Document text:
Content starts

Characterization of a humanized monoclonal antibody recognizing clumping factor A expressed by Staphylococcus aureus.

We report the humanization and characterization of monoclonal antibody (MAb) T1-2 or tefibazumab, a monoclonal antibody that recognizes clumping factor A expressed on the surface of Staphylococcus aureus. We demonstrate that the binding kinetics of MAb T1-2 is indistinguishable compared to that of its murine parent. Furthermore, MAb T1-2 is shown to enhance the opsonophagocytic uptake of ClfA-coated latex beads, protect against an intravenous challenge in a prophylactic model of rabbit infective endocarditis, and enhance the efficacy of vancomycin therapy in a therapeutic model of established infective endocarditis.

A humanized monoclonal antibody targeting Staphylococcus aureus.

Content ends

Data records:
Content starts

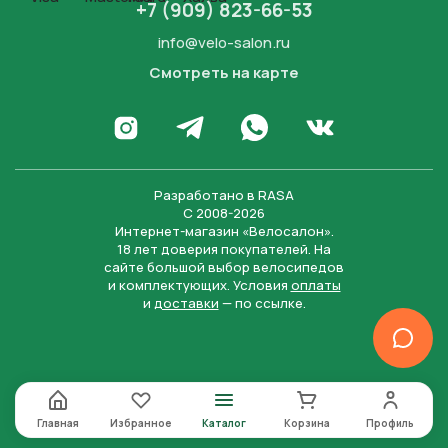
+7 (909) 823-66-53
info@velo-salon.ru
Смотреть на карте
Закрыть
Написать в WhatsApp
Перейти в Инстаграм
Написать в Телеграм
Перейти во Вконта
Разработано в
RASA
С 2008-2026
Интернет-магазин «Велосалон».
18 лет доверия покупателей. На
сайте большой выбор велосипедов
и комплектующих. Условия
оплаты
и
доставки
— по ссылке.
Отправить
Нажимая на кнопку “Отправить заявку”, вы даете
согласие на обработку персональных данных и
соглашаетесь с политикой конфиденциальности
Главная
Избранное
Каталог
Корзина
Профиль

Content ends
Content starts

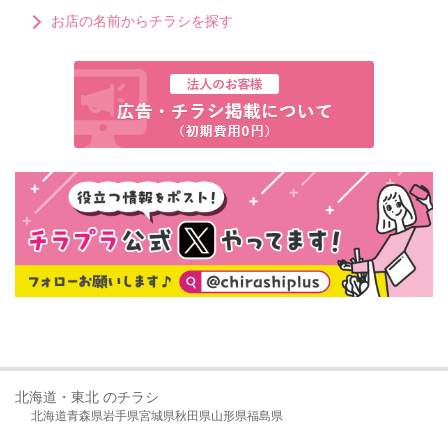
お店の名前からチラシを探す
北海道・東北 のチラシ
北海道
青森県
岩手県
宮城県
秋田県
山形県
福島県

Content ends
Content starts

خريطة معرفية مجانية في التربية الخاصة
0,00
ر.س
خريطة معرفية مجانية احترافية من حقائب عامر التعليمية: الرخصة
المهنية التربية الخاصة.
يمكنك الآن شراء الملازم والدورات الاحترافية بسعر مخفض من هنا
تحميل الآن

Content ends

What you will do:
1: Summarize the abstract on the humanized anti-ClfA antibody in two sentences.
2: Carry the abstract on the humanized anti-ClfA antibody forward from its final line.
The records have no connection to the text on the humanized antibody.

Responses in order:
1: MAb T1-2, or tefibazumab, is a humanized monoclonal antibody that recognizes clumping factor A on the surface of Staphylococcus aureus, and its binding kinetics are indistinguishable from those of its murine parent. It enhances opsonophagocytic uptake of ClfA-coated latex beads, protects against intravenous challenge in a prophylactic rabbit model of infective endocarditis, and improves the efficacy of vancomycin in a therapeutic model of established infective endocarditis.

2:
This current presentation describes the in vitro and in vivo characterization of Aurexis (tefibazumab), a humanized monoclonal antibody that exhibits a high affinity and specificity and for the Staphylococcus aureus MSCRAMM (Microbial Surface Components Recognizing Adhesive Matrix Molecules) protein ClfA. Aurexis inhibited ClfA binding to human fibrinogen, and enhanced the opsonophagocytic uptake of ClfA-coated beads. Preclinical in vivo testing revealed that a single administration of Aurexis significantly protected against an IV challenge with a methicillin resistant S. aureus (MRSA) strain in murine septicemia and rabbit infective endocarditis (IE) models. Safety and pharmacokinetic data from a 19-patient phase I study support continued evaluation of Aurexis in phase II studies.

SdrX, a serine-aspartate repeat protein expressed by Staphylococcus capitis with collagen VI binding activity.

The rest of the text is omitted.